While a core concept is that Francesca "recently" moved out to her own apartment, the pieces are as wide-ranging as you can imagine. Lisa has a squirrel mind, running hither and yon, burying one nugget only to dig up another, and write about it. I don't know what any of her novels are like, because this is the first time I've seen her in print (I read very few "mainline" mystery novels). But she writes about dogs (maybe a quarter of the pieces) and dog hair (three); her happy invention of Unresolutions, or resolving to do more of what makes you happy; her mother Mary (almost another quarter of the pieces), who admonished Francesca to always sing at the piano bar; and finds herself musing on a stretch of highway that boasts a sign it was "adopted" by a strip club. Finally, the title piece, which comes last, is about freedom. Being in the midst of it, we know, my wife and I; we don't have to think every little minute about the way our very next action will impact our son. He isn't here, and won't care, and gets bored if we try to tell him anyway.
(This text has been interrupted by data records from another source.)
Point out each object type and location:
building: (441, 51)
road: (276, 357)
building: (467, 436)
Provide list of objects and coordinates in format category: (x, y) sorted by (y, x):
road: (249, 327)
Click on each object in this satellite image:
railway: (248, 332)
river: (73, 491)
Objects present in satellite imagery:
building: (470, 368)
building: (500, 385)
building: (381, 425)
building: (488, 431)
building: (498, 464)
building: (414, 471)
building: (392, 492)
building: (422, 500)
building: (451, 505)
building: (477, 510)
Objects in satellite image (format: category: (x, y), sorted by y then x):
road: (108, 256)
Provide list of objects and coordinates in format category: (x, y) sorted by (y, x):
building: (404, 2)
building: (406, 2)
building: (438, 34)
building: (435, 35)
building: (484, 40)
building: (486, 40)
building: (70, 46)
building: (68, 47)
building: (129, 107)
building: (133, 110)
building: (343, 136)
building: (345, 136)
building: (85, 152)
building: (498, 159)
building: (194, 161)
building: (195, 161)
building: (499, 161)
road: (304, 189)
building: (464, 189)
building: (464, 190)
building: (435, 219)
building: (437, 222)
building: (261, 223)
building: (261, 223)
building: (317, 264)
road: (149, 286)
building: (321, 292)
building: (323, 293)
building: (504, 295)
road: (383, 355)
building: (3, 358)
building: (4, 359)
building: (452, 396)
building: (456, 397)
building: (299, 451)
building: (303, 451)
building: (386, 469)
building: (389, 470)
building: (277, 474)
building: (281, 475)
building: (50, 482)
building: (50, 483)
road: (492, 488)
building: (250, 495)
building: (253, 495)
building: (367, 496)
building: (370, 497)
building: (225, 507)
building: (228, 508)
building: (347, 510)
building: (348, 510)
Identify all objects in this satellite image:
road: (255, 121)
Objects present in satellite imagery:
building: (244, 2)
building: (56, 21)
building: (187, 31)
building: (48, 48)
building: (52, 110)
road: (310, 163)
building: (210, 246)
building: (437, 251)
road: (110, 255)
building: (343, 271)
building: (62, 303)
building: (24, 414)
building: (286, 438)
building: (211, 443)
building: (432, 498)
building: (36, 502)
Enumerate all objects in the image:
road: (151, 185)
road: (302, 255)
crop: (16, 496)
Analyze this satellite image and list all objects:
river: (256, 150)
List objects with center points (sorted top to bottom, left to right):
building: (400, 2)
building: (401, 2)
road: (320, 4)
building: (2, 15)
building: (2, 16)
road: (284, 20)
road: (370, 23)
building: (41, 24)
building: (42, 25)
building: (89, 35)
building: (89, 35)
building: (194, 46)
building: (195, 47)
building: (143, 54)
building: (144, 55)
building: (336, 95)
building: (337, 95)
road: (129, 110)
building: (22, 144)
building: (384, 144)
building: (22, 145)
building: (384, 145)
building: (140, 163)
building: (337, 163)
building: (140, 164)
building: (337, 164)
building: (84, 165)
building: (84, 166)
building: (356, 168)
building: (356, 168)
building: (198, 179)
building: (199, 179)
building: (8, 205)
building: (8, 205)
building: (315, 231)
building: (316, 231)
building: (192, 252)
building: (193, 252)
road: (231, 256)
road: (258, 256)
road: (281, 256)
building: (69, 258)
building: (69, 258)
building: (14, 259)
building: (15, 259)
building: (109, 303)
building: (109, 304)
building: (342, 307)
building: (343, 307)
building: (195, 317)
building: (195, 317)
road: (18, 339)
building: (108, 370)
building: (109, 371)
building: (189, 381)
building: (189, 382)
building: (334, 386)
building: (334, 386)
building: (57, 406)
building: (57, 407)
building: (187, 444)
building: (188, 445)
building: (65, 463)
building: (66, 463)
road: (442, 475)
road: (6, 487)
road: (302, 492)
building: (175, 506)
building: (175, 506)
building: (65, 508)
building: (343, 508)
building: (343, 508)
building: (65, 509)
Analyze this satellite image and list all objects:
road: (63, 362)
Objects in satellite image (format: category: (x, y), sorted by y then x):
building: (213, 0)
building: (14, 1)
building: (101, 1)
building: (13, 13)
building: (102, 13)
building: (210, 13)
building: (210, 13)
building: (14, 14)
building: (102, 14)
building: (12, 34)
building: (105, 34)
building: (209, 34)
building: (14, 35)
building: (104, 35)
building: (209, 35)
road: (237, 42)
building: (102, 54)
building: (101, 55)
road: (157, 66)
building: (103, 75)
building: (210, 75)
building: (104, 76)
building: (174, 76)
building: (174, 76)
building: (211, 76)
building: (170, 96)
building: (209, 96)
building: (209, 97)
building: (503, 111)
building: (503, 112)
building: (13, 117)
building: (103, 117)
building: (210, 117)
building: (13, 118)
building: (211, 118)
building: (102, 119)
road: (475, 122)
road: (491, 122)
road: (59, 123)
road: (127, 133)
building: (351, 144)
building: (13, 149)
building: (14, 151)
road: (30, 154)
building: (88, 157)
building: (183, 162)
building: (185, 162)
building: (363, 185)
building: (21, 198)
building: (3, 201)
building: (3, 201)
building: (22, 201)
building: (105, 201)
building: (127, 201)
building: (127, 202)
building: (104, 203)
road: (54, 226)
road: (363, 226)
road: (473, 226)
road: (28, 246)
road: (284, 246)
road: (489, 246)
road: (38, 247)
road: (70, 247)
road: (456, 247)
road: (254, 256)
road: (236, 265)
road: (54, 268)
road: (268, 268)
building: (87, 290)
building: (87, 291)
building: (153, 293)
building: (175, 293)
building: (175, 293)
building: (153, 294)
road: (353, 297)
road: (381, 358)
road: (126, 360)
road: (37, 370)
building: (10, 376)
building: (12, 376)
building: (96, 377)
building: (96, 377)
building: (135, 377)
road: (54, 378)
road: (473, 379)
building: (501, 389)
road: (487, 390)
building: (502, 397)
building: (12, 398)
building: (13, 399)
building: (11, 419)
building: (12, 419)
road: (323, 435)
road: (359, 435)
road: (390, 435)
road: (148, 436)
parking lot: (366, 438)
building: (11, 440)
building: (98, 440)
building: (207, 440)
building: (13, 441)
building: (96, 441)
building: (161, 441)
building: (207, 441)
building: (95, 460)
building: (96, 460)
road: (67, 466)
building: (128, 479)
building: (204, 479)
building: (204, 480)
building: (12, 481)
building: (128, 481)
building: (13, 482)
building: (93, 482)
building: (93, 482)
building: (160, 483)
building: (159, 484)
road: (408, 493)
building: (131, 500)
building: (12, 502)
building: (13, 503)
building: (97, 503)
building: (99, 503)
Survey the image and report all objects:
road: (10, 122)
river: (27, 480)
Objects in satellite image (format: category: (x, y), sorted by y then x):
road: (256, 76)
So I totally get it, that life is about being who you are and learning, painful as that might be, to let everyone else be who he is or she is. Talking to your parent or your offspring isn't just about conversation, it is about connecting. Talking past one another is, by contrast, a tragedy. I reckon it helps that Lisa is Italian. They won't tolerate "talking past"; they'll talk until they get through, which is why, as she writes, keeping essays to 700 words was so hard: "I can barely say hello in 700 words." It is harder for those of us with that good old "British reserve," for whom creative silence has become an art form, but connecting is quite a bit more scarce. Thank God my son is talkative; if I just sit and look at him long enough, he'll spill his guts. It happens even faster if I can motivate myself to ask some leading questions, and this has enough reward that I keep doing it.

It is gratifying to see, in spite of the double divorce, the departure of Thing One and Thing Two, that the author and her mother and daughter remain close. A mother may always have "her little girl" ensconced in her heart, kept unchanging as the "little girl" grows to 24, 44, 64; but to give her the space to be a good companion even as the mismatches increase, is grace indeed.